Afrique : des élus français veulent une francophonie "créolisée"

Initialement pensée comme un pont entre les peuples unis par la langue française, la francophonie peine à se renouveler. Derrière les grandes déclarations, le dispositif reste marqué par une forte centralisation symbolique, avec une France souvent placée au cœur des échanges. Dans bien des cas, ce sont des élites politiques ou diplomatiques qui prennent la parole au nom de millions de locuteurs, réduisant les contributions venues d’Afrique, des Caraïbes ou du Pacifique à des figurations protocolaires. Le projet, loin de valoriser la diversité des mondes francophones, donne souvent l’impression de tourner en rond dans des codes protocolaires, un imaginaire figé et une structure pyramidale.

Contre les faux consensus

Face à ce constat, deux figures de la gauche française montent au créneau. Le 16 juillet 2025, l’hebdomadaire Politis a relayé une prise de position tranchée signée par les députés Aurélien Taché et Nadège Abomangoli, qui s’en prennent à une conception verrouillée de la francophonie, trop souvent rattachée à des codes diplomatiques stériles ou à une représentation flatteuse d’un passé impérial. Ils plaident pour une rupture claire avec cette image qui, selon eux, empêche toute transformation en profondeur. Leur appel ne se veut pas purement symbolique : il interroge les formes de pouvoir, les rapports de domination culturelle, et la manière dont la langue française est encore utilisée comme un levier d’influence plutôt qu’un outil d’émancipation.

Mais cette position suscite des réactions hostiles. Certains courants politiques en France les accusent de vouloir saper les fondements de l’unité nationale ou de compromettre l’influence du pays à l’international. Pour Abomangoli et Taché, ces attaques relèvent moins d’un débat d’idées que d’une stratégie d’intimidation fondée sur la peur et la crispation identitaire. À leurs yeux, cette hostilité traduit surtout une incapacité à penser un rapport nouveau à l’histoire coloniale et aux héritages qu’elle a laissés. Comme ils l’écrivent, il est temps de : « finir avec une certaine idée de la francophonie »

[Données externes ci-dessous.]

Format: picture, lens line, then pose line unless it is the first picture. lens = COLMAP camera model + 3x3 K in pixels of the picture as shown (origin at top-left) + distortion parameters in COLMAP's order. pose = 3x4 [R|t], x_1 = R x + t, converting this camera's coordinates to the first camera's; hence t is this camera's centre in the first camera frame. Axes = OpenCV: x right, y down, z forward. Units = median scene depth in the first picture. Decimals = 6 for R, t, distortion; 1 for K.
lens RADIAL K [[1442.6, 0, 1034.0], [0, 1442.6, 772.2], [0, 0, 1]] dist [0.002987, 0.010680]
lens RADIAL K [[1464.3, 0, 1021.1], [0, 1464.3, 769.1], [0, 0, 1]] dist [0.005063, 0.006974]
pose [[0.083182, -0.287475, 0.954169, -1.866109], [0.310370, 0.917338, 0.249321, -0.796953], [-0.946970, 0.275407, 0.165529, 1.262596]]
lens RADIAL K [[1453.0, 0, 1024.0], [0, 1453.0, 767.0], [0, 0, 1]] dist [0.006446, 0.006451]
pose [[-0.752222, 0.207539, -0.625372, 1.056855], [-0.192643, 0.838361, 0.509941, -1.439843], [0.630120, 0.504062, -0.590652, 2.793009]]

Une langue qui se nourrit du mélange

Plutôt que de rejeter la francophonie, les deux élus proposent de la repenser de fond en comble. Ils défendent une version plus ouverte, multiple et ancrée dans les réalités vécues par les locuteurs eux-mêmes. Le mot d’ordre : créoliser. Il ne s’agit pas ici de revendiquer un modèle linguistique unique, mais de valoriser la diversité des expressions, des imaginaires, des contextes d’usage. Ainsi, la langue devient un lieu de circulation, d’invention, de métissage permanent — loin des académismes figés ou des nostalgies impériales.

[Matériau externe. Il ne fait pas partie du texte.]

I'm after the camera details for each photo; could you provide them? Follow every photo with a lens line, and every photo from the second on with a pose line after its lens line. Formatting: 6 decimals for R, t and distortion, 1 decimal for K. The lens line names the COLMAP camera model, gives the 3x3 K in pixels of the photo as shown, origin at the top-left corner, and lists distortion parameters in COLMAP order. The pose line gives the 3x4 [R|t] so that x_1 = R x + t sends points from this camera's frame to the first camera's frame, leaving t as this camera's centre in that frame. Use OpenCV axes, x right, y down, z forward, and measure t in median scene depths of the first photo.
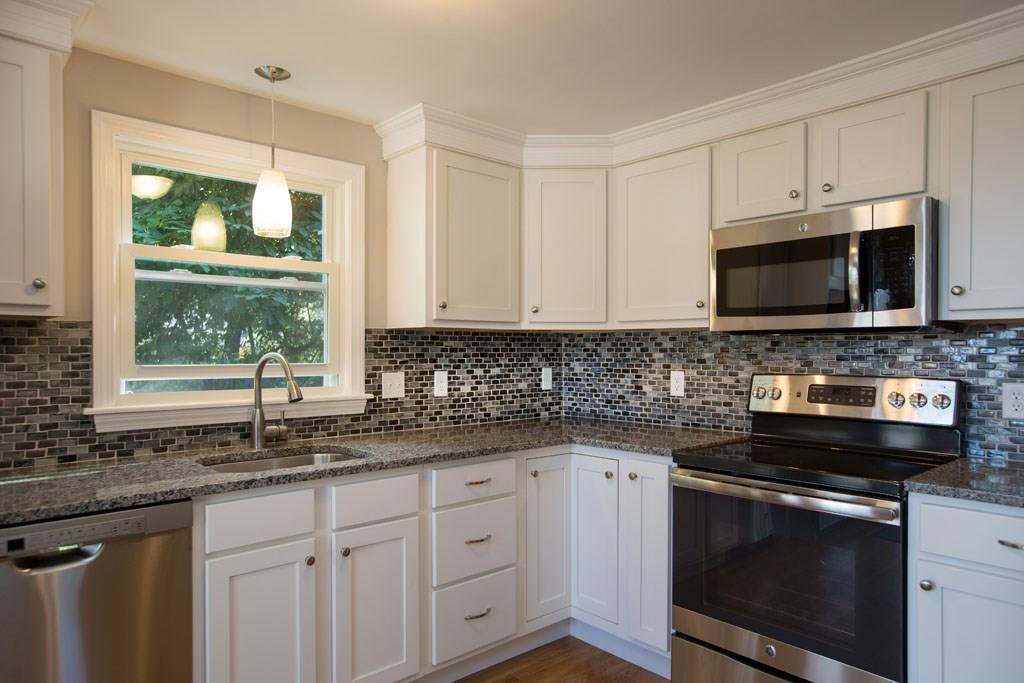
lens RADIAL K [[650.8, 0, 511.3], [0, 650.8, 355.2], [0, 0, 1]] dist [-0.055126, 0.070435]
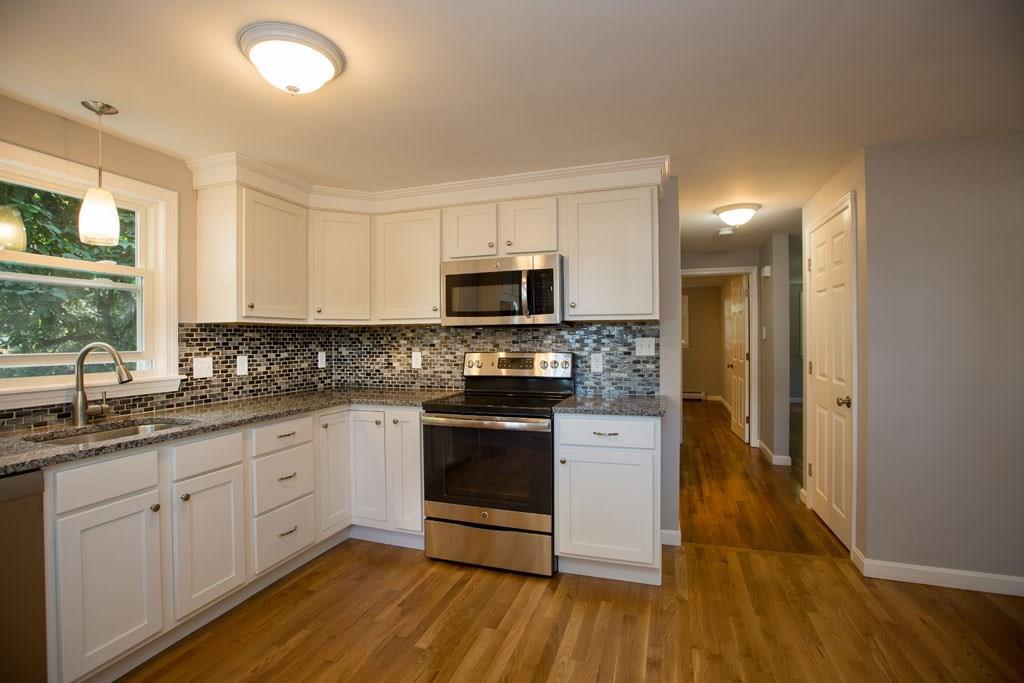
lens RADIAL K [[467.8, 0, 509.9], [0, 467.8, 338.4], [0, 0, 1]] dist [-0.051715, 0.019555]
pose [[0.873977, -0.007746, 0.485905, -0.096503], [0.012858, 0.999891, -0.007189, 0.003466], [-0.485796, 0.012530, 0.873982, -0.076880]]
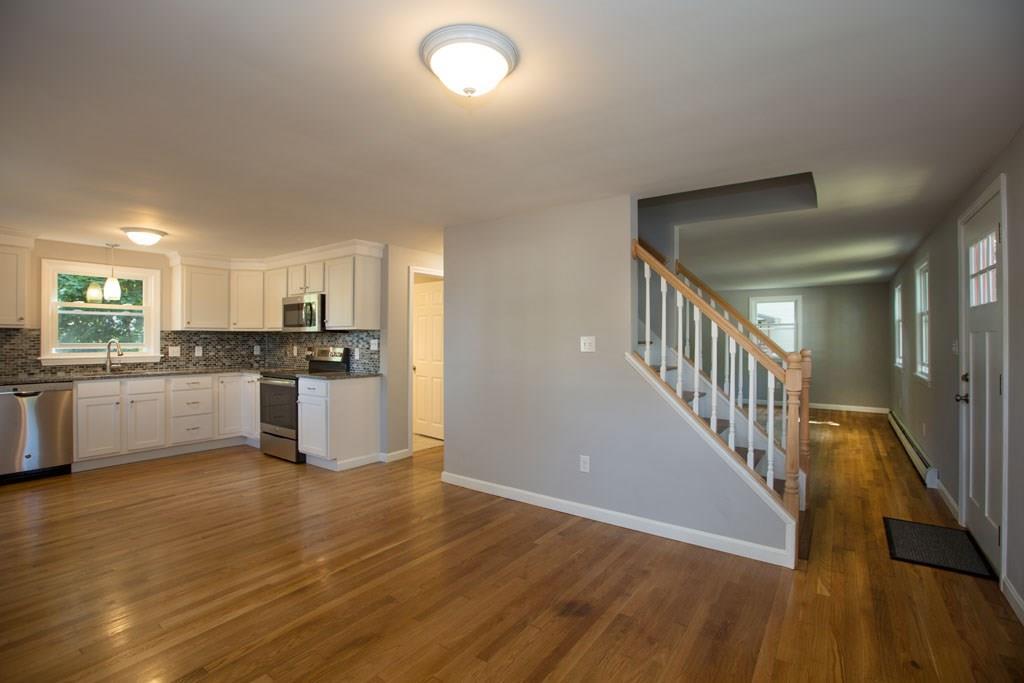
lens RADIAL K [[467.8, 0, 509.9], [0, 467.8, 338.4], [0, 0, 1]] dist [-0.051715, 0.019555]
pose [[0.978820, 0.001078, 0.204721, 0.810004], [0.001027, 0.999948, -0.010177, 0.012815], [-0.204721, 0.010172, 0.978767, -1.158178]]
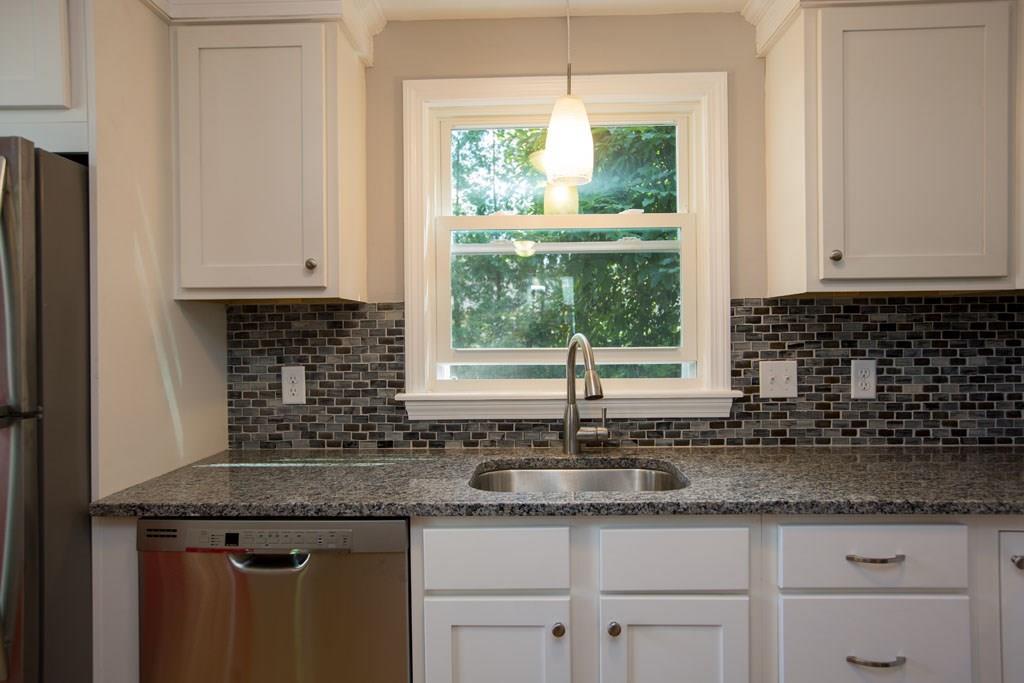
lens RADIAL K [[649.5, 0, 517.9], [0, 649.5, 337.5], [0, 0, 1]] dist [-0.052734, 0.063087]
pose [[0.715834, -0.002126, -0.698267, 0.103456], [0.005346, 0.999983, 0.002435, -0.001531], [0.698250, -0.005477, 0.715833, 0.328381]]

Ce projet implique aussi de redonner de la voix aux marges : les banlieues françaises, les territoires d’outre-mer, les artistes d’Afrique de l’Ouest, les intellectuels du Maghreb ou encore les diasporas créatives de Montréal. Tous ceux qui, au quotidien, vivent un français hybridé, recomposé, façonné par leur propre histoire. En somme, une francophonie décentrée, vivante, mouvante — où la France n’est plus le chef d’orchestre, mais un partenaire parmi d’autres.

Ce changement de perspective remet en cause des équilibres anciens, mais il ouvre la voie à des relations moins verticales, davantage basées sur la réciprocité et l’écoute. À l’heure où les tensions postcoloniales refont surface dans les débats publics, penser une francophonie plus fluide pourrait être l’un des rares terrains communs où les mémoires blessées et les cultures en mouvement trouvent un espace de réinvention.

1 réflexion au sujet de « Afrique : des élus français veulent une francophonie "créolisée" »

  1. « Afrique : des élus français veulent une francophonie « créolisée » »

    Une initiative ridicule d’aucun sens qui donne naissance à une idée esclavagiste par défaut. Si les frères et soeurs exportés au-delà de leur continent et se communiquent en créole c’est parce qu’ils avaient perdu leur langue vernaculaire, et la plupart des temps ils sont séparés s’ils parlent le même dialecte.
    En Guyane Française par exemple:
    Amiôh « Fon »
    Pédah « Toutou
    Les Guyanais appellent Toutou « Matoutou »
    J’aime bien « Dakoin », désolé je ne peux pas créoliser « Dakoin »
    Cette tâche de créoliser la francophone serait un échec de départ, car les africains ont leurs langues maternelles qui se comptent par milliers à travers le continent.
    Si le colon désire de fil à tordre, je l’enverrai au tableau à dessiner pour une meilleure innovation ou initiative.